** Work task **
Look below and pull out each line with the word "sobre".

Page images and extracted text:
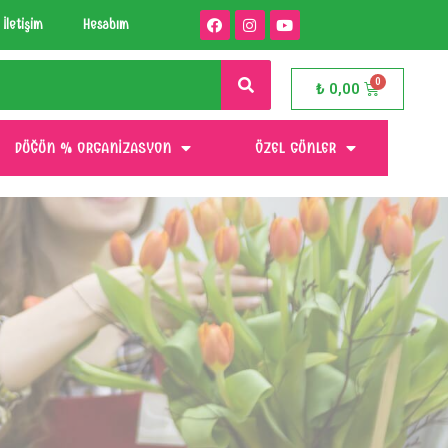
İletişim
Hesabım
₺
0,00
DÜĞÜN % ORGANIZASYON
ÖZEL GÜNLER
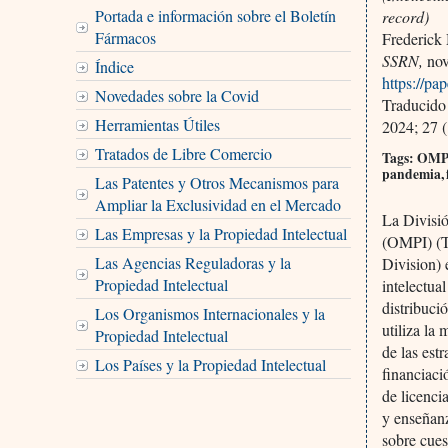
Portada e información sobre el Boletín
record)
Fármacos
Frederick 
SSRN,
nov
Índice
https://pa
Novedades sobre la Covid
Traducido
Herramientas Útiles
2024; 27 (
Tratados de Libre Comercio
Tags: OMPI,
pandemia, 
Las Patentes y Otros Mecanismos para
Ampliar la Exclusividad en el Mercado
La Divisió
Las Empresas y la Propiedad Intelectual
(OMPI) (T
Las Agencias Reguladoras y la
Division) 
Propiedad Intelectual
intelectual
distribuci
Los Organismos Internacionales y la
utiliza la
Propiedad Intelectual
de las est
Los Países y la Propiedad Intelectual
financiaci
de licenci
y enseñanz
sobre cues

** Your solution **
Portada e información sobre el Boletín
Novedades sobre la Covid
sobre cues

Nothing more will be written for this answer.